You sell your property and repay your mortgage with the money from the sale. Where there’s a shortfall, you will remain responsible for that amount.
Making an appeal on a decision
You can appeal the decision to the lender’s internal appeals board. This board must have a written appeals procedure. You can also appeal if you do not agree with the ARA offered or if the lender has classed you as not cooperating. You must be given a reasonable amount of time to appeal. This must be at least 20 business days from the date of notification of the decision. MABS can help you to figure out whether you have grounds for an appeal, and to put this appeal together.
If your lender rejects your appeal, you can make a complaint to the lender if you think:
- You have grounds for a complaint about how your case was treated under the Central Bank Code of Conduct on Mortgage Arrears (CCMA).
- The lender did not fully comply with the requirements of the CCMA.
Making a complaint
If your complaint is not dealt with to your satisfaction, you can make a further complaint to the Financial Services and Pensions Ombudsman (FSPO). You can only complain if you think:
- You have been unfairly treated by the lender during the assessment and appeal process.
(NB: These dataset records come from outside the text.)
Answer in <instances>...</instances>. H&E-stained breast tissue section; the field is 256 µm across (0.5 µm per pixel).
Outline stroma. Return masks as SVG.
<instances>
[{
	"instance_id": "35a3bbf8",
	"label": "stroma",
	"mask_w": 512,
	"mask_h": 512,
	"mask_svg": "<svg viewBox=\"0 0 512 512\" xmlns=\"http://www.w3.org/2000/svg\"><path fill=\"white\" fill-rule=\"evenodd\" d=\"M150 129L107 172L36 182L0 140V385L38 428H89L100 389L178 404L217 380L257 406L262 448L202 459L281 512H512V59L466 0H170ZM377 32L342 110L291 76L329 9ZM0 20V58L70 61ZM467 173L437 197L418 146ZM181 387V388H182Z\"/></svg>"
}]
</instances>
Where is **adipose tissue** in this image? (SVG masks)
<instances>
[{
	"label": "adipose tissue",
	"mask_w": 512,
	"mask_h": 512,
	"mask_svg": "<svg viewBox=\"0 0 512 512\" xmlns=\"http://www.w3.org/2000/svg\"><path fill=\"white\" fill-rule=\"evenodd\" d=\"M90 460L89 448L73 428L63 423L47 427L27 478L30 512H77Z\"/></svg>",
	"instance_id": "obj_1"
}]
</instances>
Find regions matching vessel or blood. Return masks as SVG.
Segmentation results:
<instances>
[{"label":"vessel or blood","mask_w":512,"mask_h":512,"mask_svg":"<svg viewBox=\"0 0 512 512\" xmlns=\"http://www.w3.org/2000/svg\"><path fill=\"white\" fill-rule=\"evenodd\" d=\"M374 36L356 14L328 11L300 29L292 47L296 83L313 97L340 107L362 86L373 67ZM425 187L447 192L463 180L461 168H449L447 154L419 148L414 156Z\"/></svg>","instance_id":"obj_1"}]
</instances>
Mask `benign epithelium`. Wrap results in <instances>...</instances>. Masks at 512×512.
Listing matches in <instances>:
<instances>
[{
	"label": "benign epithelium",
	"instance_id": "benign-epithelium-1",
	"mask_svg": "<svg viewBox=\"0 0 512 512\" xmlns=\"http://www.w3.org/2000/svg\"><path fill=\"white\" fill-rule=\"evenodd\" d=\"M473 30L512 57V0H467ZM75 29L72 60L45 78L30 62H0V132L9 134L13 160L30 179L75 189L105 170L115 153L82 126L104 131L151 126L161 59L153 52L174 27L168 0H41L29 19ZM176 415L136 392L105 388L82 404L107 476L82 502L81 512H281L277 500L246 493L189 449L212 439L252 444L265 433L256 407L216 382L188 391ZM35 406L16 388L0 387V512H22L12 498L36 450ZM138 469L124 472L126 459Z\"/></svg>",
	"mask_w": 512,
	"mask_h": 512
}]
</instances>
- Your lender has not correctly applied the CCMA to your case.
Find out more:
- You may be able to get free support under Abhaile – find out if you qualify.
What happens if your lender has started court action
Being faced with the possibility of your lender taking you to court to repossess your home can be a very stressful experience. However, there is help available.
Remember: It’s not too late to try and come to an agreement with your lender, even if court action has already started.
If your lender had started court action for repossession of your house, you should take legal advice as soon as possible. If you cannot afford private legal advice, you should contact the Free Legal Advice Centres (FLAC) on 1890 350 250 or visit flac.ie.
MABS cannot give you legal advice, but there are a range of other specialist supports you can get if you are in serious mortgage arrears – see ‘Get more help from MABS’ below.
Find out more:
- Read our advice about what if a lender takes you to court?
Get more help from MABS
This can be an extremely stressful time, but help is available. Our professional advisers can help you to put shape on the problem and to put together a money management and tackling debt plan.
You can get general money management advice. MABS can help by supporting you to:
- Draw up a money management plan
- Check you’ve applied for all the benefits and entitlements you’re due
- Make a payment plan
- Manage a change in circumstances
You can get debt advice. MABS can help by:
- Working through the steps of the MARP with you
- Negotiating with your mortgage lender and other creditors if required
- Helping you set up a payment system once an agreement is reached with your lender
You can get specialist mortgage support under the Abhaile. Abhaile is a state-sponsored scheme set up to help people with serious mortgage arrears to access advice.